[Records from a dataset]
────────────────────────────────────────

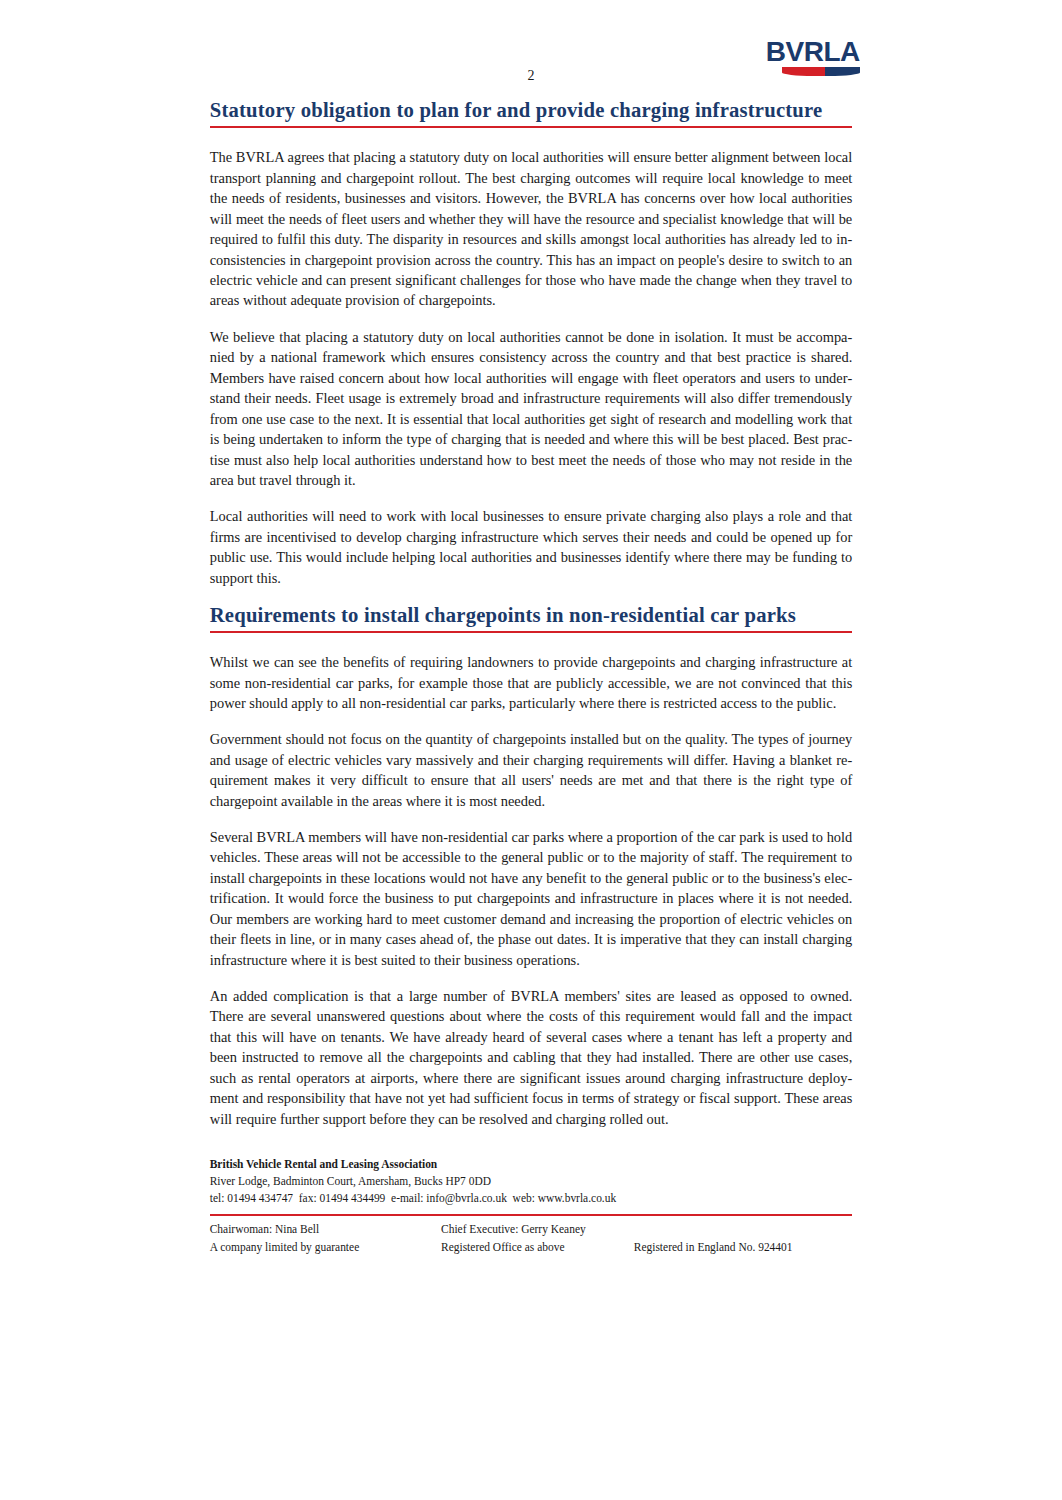BVRLA
2
Statutory obligation to plan for and provide charging infrastructure
The BVRLA agrees that placing a statutory duty on local authorities will ensure better alignment between local transport planning and chargepoint rollout. The best charging outcomes will require local knowledge to meet the needs of residents, businesses and visitors. However, the BVRLA has concerns over how local authorities will meet the needs of fleet users and whether they will have the resource and specialist knowledge that will be required to fulfil this duty. The disparity in resources and skills amongst local authorities has already led to inconsistencies in chargepoint provision across the country. This has an impact on people's desire to switch to an electric vehicle and can present significant challenges for those who have made the change when they travel to areas without adequate provision of chargepoints.
We believe that placing a statutory duty on local authorities cannot be done in isolation. It must be accompanied by a national framework which ensures consistency across the country and that best practice is shared. Members have raised concern about how local authorities will engage with fleet operators and users to understand their needs. Fleet usage is extremely broad and infrastructure requirements will also differ tremendously from one use case to the next. It is essential that local authorities get sight of research and modelling work that is being undertaken to inform the type of charging that is needed and where this will be best placed. Best practise must also help local authorities understand how to best meet the needs of those who may not reside in the area but travel through it.
Local authorities will need to work with local businesses to ensure private charging also plays a role and that firms are incentivised to develop charging infrastructure which serves their needs and could be opened up for public use. This would include helping local authorities and businesses identify where there may be funding to support this.
Requirements to install chargepoints in non-residential car parks
Whilst we can see the benefits of requiring landowners to provide chargepoints and charging infrastructure at some non-residential car parks, for example those that are publicly accessible, we are not convinced that this power should apply to all non-residential car parks, particularly where there is restricted access to the public.
Government should not focus on the quantity of chargepoints installed but on the quality. The types of journey and usage of electric vehicles vary massively and their charging requirements will differ. Having a blanket requirement makes it very difficult to ensure that all users' needs are met and that there is the right type of chargepoint available in the areas where it is most needed.
Several BVRLA members will have non-residential car parks where a proportion of the car park is used to hold vehicles. These areas will not be accessible to the general public or to the majority of staff. The requirement to install chargepoints in these locations would not have any benefit to the general public or to the business's electrification. It would force the business to put chargepoints and infrastructure in places where it is not needed. Our members are working hard to meet customer demand and increasing the proportion of electric vehicles on their fleets in line, or in many cases ahead of, the phase out dates. It is imperative that they can install charging infrastructure where it is best suited to their business operations.
An added complication is that a large number of BVRLA members' sites are leased as opposed to owned. There are several unanswered questions about where the costs of this requirement would fall and the impact that this will have on tenants. We have already heard of several cases where a tenant has left a property and been instructed to remove all the chargepoints and cabling that they had installed. There are other use cases, such as rental operators at airports, where there are significant issues around charging infrastructure deployment and responsibility that have not yet had sufficient focus in terms of strategy or fiscal support. These areas will require further support before they can be resolved and charging rolled out.
British Vehicle Rental and Leasing Association
River Lodge, Badminton Court, Amersham, Bucks HP7 0DD
tel: 01494 434747 fax: 01494 434499 e-mail: info@bvrla.co.uk web: www.bvrla.co.uk
Chairwoman: Nina Bell
A company limited by guarantee
Chief Executive: Gerry Keaney
Registered Office as above
Registered in England No. 924401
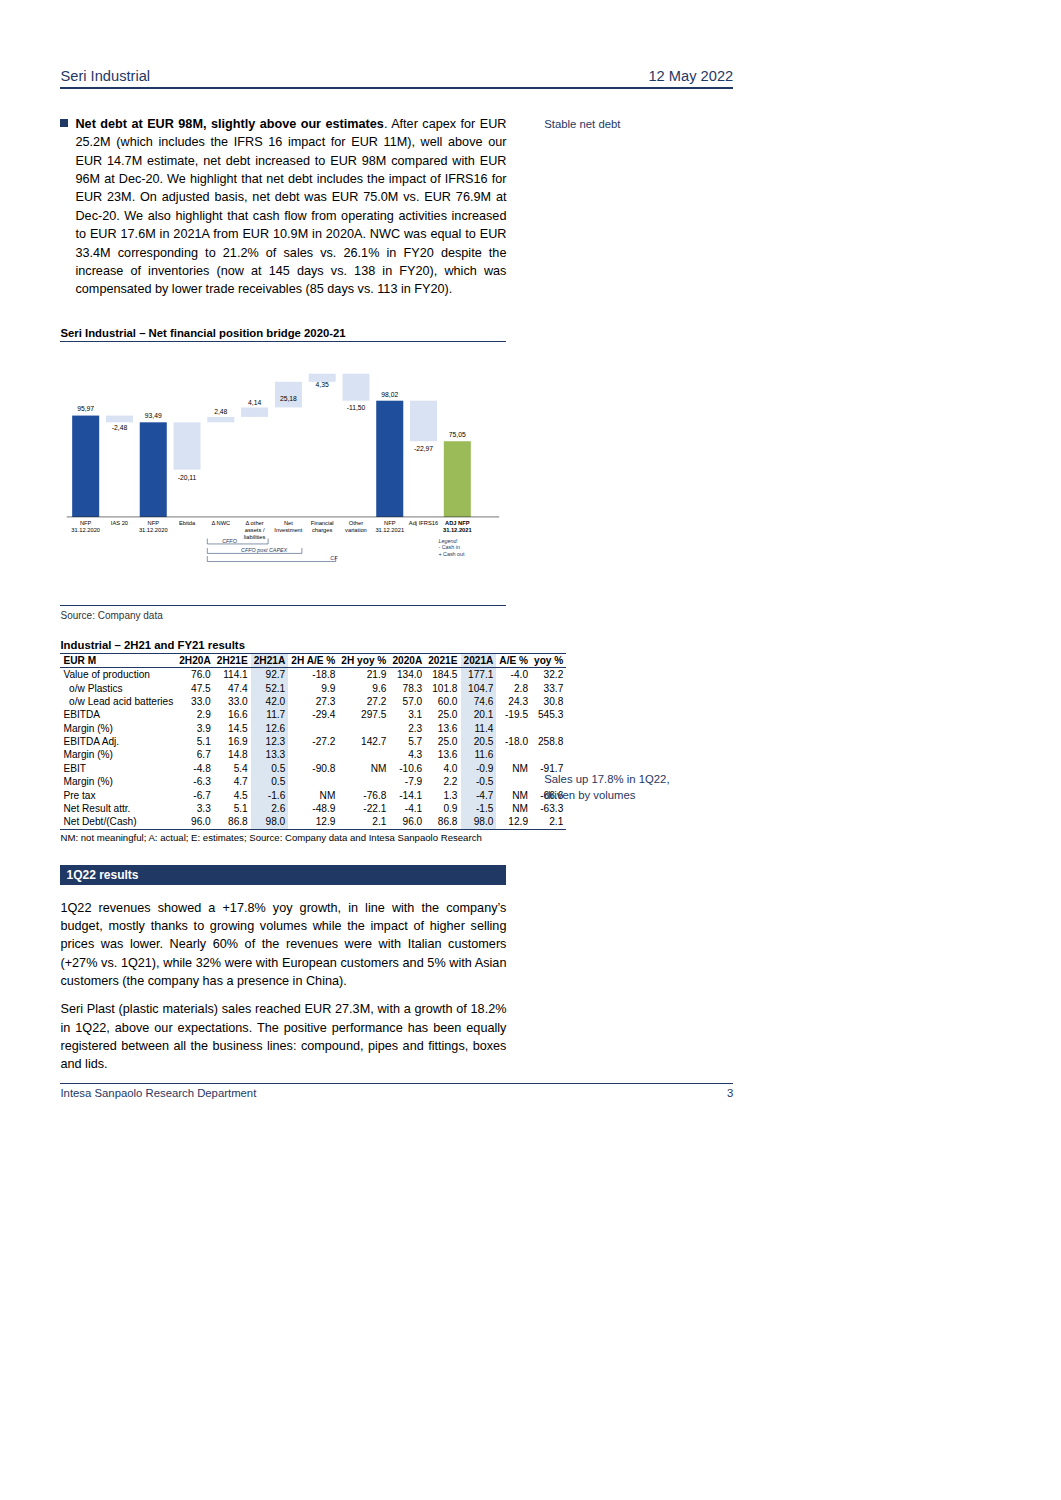Seri Industrial
12 May 2022
Net debt at EUR 98M, slightly above our estimates. After capex for EUR 25.2M (which includes the IFRS 16 impact for EUR 11M), well above our EUR 14.7M estimate, net debt increased to EUR 98M compared with EUR 96M at Dec-20. We highlight that net debt includes the impact of IFRS16 for EUR 23M. On adjusted basis, net debt was EUR 75.0M vs. EUR 76.9M at Dec-20. We also highlight that cash flow from operating activities increased to EUR 17.6M in 2021A from EUR 10.9M in 2020A. NWC was equal to EUR 33.4M corresponding to 21.2% of sales vs. 26.1% in FY20 despite the increase of inventories (now at 145 days vs. 138 in FY20), which was compensated by lower trade receivables (85 days vs. 113 in FY20).
Seri Industrial – Net financial position bridge 2020-21
95,97 -2,48 93,49 -20,11 2,48 4,14 25,18 4,35 -11,50 98,02 -22,97 75,05 NFP31.12.2020 IAS 20 NFP31.12.2020 Ebitda Δ NWC Δ otherassets /liabilities NetInvestment Financialcharges Othervariation NFP31.12.2021 Adj IFRS16 ADJ NFP31.12.2021 CFFO CFFO post CAPEX CF Legend: - Cash in + Cash out
Source: Company data
Industrial – 2H21 and FY21 results
| EUR M | 2H20A | 2H21E | 2H21A | 2H A/E % | 2H yoy % | 2020A | 2021E | 2021A | A/E % | yoy % |
| --- | --- | --- | --- | --- | --- | --- | --- | --- | --- | --- |
| Value of production | 76.0 | 114.1 | 92.7 | -18.8 | 21.9 | 134.0 | 184.5 | 177.1 | -4.0 | 32.2 |
| o/w Plastics | 47.5 | 47.4 | 52.1 | 9.9 | 9.6 | 78.3 | 101.8 | 104.7 | 2.8 | 33.7 |
| o/w Lead acid batteries | 33.0 | 33.0 | 42.0 | 27.3 | 27.2 | 57.0 | 60.0 | 74.6 | 24.3 | 30.8 |
| EBITDA | 2.9 | 16.6 | 11.7 | -29.4 | 297.5 | 3.1 | 25.0 | 20.1 | -19.5 | 545.3 |
| Margin (%) | 3.9 | 14.5 | 12.6 | | | 2.3 | 13.6 | 11.4 | | |
| EBITDA Adj. | 5.1 | 16.9 | 12.3 | -27.2 | 142.7 | 5.7 | 25.0 | 20.5 | -18.0 | 258.8 |
| Margin (%) | 6.7 | 14.8 | 13.3 | | | 4.3 | 13.6 | 11.6 | | |
| EBIT | -4.8 | 5.4 | 0.5 | -90.8 | NM | -10.6 | 4.0 | -0.9 | NM | -91.7 |
| Margin (%) | -6.3 | 4.7 | 0.5 | | | -7.9 | 2.2 | -0.5 | | |
| Pre tax | -6.7 | 4.5 | -1.6 | NM | -76.8 | -14.1 | 1.3 | -4.7 | NM | -66.6 |
| Net Result attr. | 3.3 | 5.1 | 2.6 | -48.9 | -22.1 | -4.1 | 0.9 | -1.5 | NM | -63.3 |
| Net Debt/(Cash) | 96.0 | 86.8 | 98.0 | 12.9 | 2.1 | 96.0 | 86.8 | 98.0 | 12.9 | 2.1 |
NM: not meaningful; A: actual; E: estimates; Source: Company data and Intesa Sanpaolo Research
1Q22 results
1Q22 revenues showed a +17.8% yoy growth, in line with the company’s budget, mostly thanks to growing volumes while the impact of higher selling prices was lower. Nearly 60% of the revenues were with Italian customers (+27% vs. 1Q21), while 32% were with European customers and 5% with Asian customers (the company has a presence in China).
Seri Plast (plastic materials) sales reached EUR 27.3M, with a growth of 18.2% in 1Q22, above our expectations. The positive performance has been equally registered between all the business lines: compound, pipes and fittings, boxes and lids.
Stable net debt
Sales up 17.8% in 1Q22, driven by volumes
Intesa Sanpaolo Research Department
3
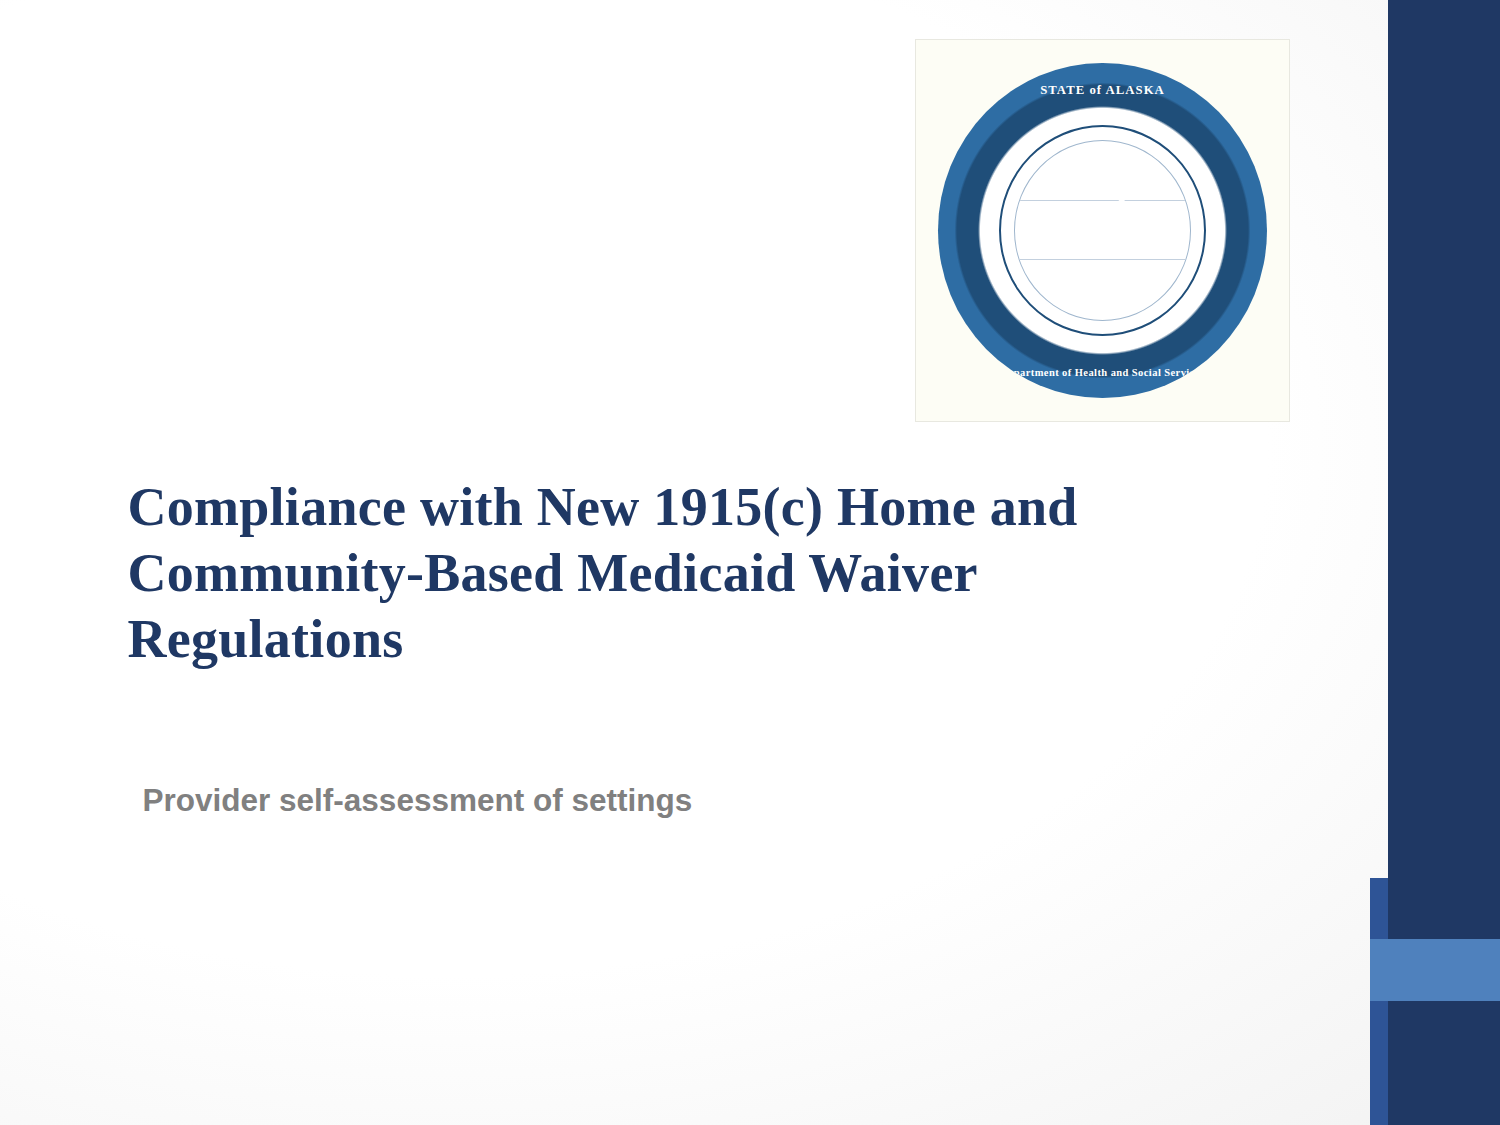STATE of ALASKA
Department of Health and Social Services
Compliance with New 1915(c) Home and Community-Based Medicaid Waiver Regulations
Provider self-assessment of settings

────────────────────────────────────────

» What the task asks
Only the lines from the top of the records through the line with "Statutory obligation to" belong in the copy; write them out exactly, leaving out pictures.

» Response area
BVRLA
2
Statutory obligation to plan for and provide charging infrastructure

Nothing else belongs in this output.